EXERCISE PROMPT »
In the records below, copy every line from the one containing "pose: elev=151.8 azim=335.1" through the one containing "Dot at: (191, 280)", including both of those lines.

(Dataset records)

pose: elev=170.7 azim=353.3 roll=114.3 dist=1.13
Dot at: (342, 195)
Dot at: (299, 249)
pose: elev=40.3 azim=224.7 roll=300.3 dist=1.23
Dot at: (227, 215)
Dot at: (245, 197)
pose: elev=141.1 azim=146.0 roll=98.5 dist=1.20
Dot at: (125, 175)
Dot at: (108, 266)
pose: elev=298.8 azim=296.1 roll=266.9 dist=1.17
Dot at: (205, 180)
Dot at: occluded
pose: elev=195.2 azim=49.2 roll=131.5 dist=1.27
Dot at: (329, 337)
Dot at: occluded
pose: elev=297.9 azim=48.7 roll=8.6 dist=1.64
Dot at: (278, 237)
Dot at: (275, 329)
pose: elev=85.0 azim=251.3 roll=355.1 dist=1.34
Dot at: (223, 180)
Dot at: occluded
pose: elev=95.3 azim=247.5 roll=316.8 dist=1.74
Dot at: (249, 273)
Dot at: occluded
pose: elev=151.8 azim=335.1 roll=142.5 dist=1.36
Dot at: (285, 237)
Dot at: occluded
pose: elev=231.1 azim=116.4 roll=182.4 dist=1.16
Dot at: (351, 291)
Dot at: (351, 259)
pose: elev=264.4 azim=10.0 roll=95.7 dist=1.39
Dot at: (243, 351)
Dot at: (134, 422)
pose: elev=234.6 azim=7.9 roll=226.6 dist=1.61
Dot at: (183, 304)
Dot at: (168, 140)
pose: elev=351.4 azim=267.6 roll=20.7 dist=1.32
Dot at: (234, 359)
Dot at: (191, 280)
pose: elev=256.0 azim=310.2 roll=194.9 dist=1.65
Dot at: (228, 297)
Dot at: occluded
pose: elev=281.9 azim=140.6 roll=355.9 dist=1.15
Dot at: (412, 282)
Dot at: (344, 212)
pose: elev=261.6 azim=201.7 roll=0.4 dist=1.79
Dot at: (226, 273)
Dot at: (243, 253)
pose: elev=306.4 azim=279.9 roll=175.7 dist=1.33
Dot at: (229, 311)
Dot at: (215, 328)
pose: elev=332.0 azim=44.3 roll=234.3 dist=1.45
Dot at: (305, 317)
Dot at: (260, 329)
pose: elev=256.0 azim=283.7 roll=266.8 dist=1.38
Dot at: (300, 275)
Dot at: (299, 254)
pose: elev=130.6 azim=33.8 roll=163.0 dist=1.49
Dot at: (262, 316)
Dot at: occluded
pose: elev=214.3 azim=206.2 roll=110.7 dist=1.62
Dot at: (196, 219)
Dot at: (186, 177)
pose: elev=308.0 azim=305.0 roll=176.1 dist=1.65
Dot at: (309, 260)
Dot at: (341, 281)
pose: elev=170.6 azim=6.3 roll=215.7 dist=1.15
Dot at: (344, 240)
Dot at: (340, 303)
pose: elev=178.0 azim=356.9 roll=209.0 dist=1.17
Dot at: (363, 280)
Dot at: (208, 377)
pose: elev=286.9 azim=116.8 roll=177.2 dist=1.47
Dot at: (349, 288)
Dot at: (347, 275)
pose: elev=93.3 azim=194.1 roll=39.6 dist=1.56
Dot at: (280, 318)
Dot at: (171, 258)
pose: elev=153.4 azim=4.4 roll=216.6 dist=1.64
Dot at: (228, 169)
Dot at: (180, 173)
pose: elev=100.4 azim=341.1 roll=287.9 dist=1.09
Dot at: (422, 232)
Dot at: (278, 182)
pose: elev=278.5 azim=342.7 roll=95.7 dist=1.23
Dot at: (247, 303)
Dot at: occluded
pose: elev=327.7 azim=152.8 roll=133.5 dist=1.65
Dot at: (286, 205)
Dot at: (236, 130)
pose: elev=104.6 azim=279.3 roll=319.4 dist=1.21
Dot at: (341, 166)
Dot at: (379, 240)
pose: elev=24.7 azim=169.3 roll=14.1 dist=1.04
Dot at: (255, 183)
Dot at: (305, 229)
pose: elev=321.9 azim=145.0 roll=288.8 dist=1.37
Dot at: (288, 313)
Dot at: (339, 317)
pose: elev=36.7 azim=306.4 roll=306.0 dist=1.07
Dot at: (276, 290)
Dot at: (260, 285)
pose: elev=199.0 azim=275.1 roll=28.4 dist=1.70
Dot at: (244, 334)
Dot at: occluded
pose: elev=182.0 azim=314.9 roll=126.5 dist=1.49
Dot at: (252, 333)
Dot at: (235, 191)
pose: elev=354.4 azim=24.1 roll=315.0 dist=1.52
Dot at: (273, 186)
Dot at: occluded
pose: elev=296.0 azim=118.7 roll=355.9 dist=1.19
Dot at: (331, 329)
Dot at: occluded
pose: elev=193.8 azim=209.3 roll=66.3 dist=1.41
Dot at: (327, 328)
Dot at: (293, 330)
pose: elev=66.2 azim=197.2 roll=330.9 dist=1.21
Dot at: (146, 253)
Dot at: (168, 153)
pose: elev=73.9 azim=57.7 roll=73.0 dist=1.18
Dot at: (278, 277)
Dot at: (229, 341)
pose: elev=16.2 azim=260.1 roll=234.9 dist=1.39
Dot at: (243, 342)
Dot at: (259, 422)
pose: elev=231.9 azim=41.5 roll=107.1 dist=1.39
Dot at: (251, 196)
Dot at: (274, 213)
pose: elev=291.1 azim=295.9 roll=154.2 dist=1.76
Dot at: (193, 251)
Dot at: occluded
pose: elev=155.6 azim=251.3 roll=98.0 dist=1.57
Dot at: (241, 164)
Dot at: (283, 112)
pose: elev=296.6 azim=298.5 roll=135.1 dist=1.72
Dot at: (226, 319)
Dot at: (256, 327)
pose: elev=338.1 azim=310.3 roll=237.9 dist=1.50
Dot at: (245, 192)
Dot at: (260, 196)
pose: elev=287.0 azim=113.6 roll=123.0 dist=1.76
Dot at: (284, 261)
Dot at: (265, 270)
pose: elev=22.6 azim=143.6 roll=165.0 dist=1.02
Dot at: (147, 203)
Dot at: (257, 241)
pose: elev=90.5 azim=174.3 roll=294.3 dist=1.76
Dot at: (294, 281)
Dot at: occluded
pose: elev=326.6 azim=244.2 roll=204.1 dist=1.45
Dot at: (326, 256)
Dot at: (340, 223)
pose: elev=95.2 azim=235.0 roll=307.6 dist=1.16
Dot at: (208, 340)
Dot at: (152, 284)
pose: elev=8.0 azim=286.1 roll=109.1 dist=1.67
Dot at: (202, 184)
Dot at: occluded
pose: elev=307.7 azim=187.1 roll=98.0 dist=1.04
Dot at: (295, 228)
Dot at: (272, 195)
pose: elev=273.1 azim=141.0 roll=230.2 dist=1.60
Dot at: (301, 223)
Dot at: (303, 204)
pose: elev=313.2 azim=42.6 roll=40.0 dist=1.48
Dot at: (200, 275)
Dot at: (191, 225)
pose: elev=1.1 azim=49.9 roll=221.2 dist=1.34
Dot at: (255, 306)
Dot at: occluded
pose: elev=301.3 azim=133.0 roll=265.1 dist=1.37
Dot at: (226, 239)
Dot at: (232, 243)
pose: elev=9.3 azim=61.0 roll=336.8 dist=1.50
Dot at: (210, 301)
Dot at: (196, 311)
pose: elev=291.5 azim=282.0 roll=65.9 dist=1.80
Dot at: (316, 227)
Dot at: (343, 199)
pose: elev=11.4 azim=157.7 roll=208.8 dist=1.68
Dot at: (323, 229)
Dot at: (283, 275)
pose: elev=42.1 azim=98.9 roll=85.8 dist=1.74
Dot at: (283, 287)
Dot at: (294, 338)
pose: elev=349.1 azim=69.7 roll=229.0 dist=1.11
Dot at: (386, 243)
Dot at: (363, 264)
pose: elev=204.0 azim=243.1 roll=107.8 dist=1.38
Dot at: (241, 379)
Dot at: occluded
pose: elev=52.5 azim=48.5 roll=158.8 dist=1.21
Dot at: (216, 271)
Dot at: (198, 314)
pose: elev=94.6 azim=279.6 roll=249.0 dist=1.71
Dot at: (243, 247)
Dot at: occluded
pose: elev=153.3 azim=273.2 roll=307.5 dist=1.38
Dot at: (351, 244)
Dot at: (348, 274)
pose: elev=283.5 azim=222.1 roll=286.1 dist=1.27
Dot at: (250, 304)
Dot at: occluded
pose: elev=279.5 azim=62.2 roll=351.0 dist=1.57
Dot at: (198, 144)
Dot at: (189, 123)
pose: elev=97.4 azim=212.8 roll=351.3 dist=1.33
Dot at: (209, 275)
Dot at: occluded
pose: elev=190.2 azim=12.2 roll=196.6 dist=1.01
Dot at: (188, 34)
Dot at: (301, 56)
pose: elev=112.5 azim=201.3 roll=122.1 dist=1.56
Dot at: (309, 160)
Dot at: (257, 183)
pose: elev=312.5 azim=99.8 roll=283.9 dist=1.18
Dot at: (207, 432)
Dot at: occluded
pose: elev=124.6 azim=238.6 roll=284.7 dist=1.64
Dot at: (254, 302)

RESULT »
pose: elev=151.8 azim=335.1 roll=142.5 dist=1.36
Dot at: (285, 237)
Dot at: occluded
pose: elev=231.1 azim=116.4 roll=182.4 dist=1.16
Dot at: (351, 291)
Dot at: (351, 259)
pose: elev=264.4 azim=10.0 roll=95.7 dist=1.39
Dot at: (243, 351)
Dot at: (134, 422)
pose: elev=234.6 azim=7.9 roll=226.6 dist=1.61
Dot at: (183, 304)
Dot at: (168, 140)
pose: elev=351.4 azim=267.6 roll=20.7 dist=1.32
Dot at: (234, 359)
Dot at: (191, 280)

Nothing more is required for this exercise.